Opinion ID: 1311468
Heading Depth: 2
Heading Rank: 4

Heading: Sufficiency of the evidence in support of restitution.

Text: Defendants also claim that the evidence presented by the government in support of its motion for restitution is not sufficient to support an order of restitution. See 18 U.S.C. § 3664(a) (listing potential items of information required by the district court before imposing restitution). They contend that the victims' and law enforcement officers' affidavits contained unsubstantiated conclusions and imprecise accusations. In ordering restitution, the district court relied on several different pieces of evidence. The victims submitted affidavits describing the harms that they suffered and estimating the number of sex acts that they were forced to perform during the period in question, and the government submitted evidence from four independent sources to support its estimate of the price that Defendants charged for each sex act. Because we hold that the district court erred by calculating restitution using the market value of the prostitution services that the victims performed, we need not decide whether sufficient evidence supported that calculation. Cf. Hughey v. United States, 495 U.S. 411, 422, 110 S.Ct. 1979, 109 L.Ed.2d 408 (1990) (holding that the district court used the wrong legal standard when calculating restitution and remanding for further proceedings, without discussing sufficiency of the evidence under the wrong standard). Of course, some of the evidence on which the district court relied may remain relevant when it recalculates restitution to reflect the victims' actual losses. In that regard, victim affidavits will generally provide sufficient, reliable evidence to support a restitution order. United States v. Waknine, 543 F.3d 546, 557 (9th Cir.2008). Moreover, it is inappropriate for Defendants to contest the sufficiency of the government's evidence in support of restitution to the extent that other documentary evidence that Defendants' associates deliberately destroyed may have contained information relevant to the restitution calculation.

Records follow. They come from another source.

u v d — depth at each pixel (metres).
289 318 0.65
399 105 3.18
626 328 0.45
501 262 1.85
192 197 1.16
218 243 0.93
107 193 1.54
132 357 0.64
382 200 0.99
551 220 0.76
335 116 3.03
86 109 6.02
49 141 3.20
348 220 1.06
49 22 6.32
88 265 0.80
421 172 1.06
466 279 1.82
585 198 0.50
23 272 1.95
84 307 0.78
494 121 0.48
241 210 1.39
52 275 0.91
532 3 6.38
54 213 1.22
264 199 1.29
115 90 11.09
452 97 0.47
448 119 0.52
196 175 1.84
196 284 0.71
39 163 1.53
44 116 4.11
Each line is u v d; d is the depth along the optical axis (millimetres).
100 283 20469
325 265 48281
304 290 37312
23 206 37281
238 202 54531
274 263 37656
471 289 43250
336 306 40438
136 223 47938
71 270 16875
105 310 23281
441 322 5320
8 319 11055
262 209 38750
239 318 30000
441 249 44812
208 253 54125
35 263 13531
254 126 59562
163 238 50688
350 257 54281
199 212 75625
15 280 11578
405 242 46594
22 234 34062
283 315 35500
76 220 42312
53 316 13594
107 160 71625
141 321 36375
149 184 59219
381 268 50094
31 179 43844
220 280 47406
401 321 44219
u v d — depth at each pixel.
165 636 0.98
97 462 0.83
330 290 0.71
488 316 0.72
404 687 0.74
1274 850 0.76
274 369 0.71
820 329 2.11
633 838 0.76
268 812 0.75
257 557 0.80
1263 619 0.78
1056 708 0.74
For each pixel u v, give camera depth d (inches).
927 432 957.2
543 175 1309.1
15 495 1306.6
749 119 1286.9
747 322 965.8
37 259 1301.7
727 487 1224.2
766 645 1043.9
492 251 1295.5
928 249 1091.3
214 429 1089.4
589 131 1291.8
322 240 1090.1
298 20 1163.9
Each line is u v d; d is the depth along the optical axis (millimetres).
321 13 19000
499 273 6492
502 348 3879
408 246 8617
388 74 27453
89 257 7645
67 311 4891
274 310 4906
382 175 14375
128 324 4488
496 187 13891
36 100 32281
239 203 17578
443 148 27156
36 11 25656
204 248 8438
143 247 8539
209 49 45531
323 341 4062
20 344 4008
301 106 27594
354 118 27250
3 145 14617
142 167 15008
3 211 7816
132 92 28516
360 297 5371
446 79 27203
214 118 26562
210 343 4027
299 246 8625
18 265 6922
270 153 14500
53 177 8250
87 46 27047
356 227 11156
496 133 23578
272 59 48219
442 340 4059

In particular, the district court found that, after Defendants' arrests, Kuo's wife returned to the Bao Lai and, along with a former employee, destroyed all of the accounting documents of the prostitution business. These records were certainly relevant to determining the amount of restitution under the method the district court incorrectly used, and some may also be relevant to establish the victims' actual losses under the proper methodology.